(Page contents, transcribed)
::::

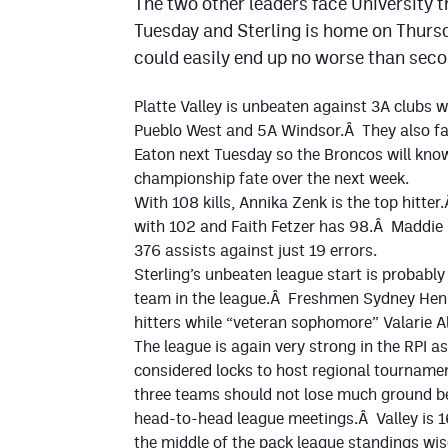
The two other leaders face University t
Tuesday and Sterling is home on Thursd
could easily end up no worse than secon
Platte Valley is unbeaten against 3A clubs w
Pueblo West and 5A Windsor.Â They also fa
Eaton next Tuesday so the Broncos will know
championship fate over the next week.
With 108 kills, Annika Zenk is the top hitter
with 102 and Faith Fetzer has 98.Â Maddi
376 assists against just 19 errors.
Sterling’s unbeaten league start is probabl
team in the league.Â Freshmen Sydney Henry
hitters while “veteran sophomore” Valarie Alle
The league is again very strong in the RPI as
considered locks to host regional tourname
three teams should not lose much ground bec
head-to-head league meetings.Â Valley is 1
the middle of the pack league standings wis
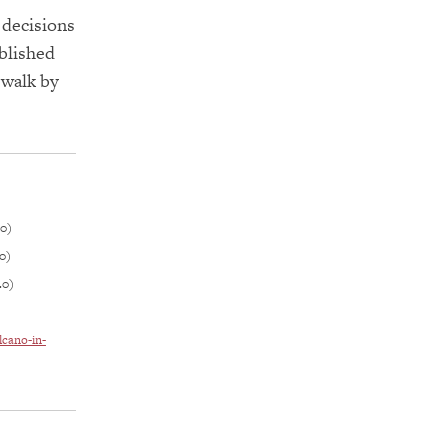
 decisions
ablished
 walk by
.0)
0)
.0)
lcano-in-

::::

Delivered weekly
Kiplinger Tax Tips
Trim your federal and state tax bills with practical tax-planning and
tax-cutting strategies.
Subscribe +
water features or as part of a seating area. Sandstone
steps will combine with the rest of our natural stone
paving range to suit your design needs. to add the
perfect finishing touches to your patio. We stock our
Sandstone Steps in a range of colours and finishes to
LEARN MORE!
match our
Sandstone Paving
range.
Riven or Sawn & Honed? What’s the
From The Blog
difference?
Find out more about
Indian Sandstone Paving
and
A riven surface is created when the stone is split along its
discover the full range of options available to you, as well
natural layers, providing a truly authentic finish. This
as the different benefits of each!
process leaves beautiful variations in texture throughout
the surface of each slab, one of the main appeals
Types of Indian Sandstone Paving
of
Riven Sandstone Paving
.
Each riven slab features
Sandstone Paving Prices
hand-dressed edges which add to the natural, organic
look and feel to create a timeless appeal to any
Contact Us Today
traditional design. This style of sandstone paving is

::::

Problem details
Reproduce, character for character, every line from the one containing "The two other leaders face University t" through the one containing "with 102 and Faith Fetzer has 98.Â Maddi", including both of those lines.

Your solution
The two other leaders face University t
Tuesday and Sterling is home on Thursd
could easily end up no worse than secon
Platte Valley is unbeaten against 3A clubs w
Pueblo West and 5A Windsor.Â They also fa
Eaton next Tuesday so the Broncos will know
championship fate over the next week.
With 108 kills, Annika Zenk is the top hitter
with 102 and Faith Fetzer has 98.Â Maddi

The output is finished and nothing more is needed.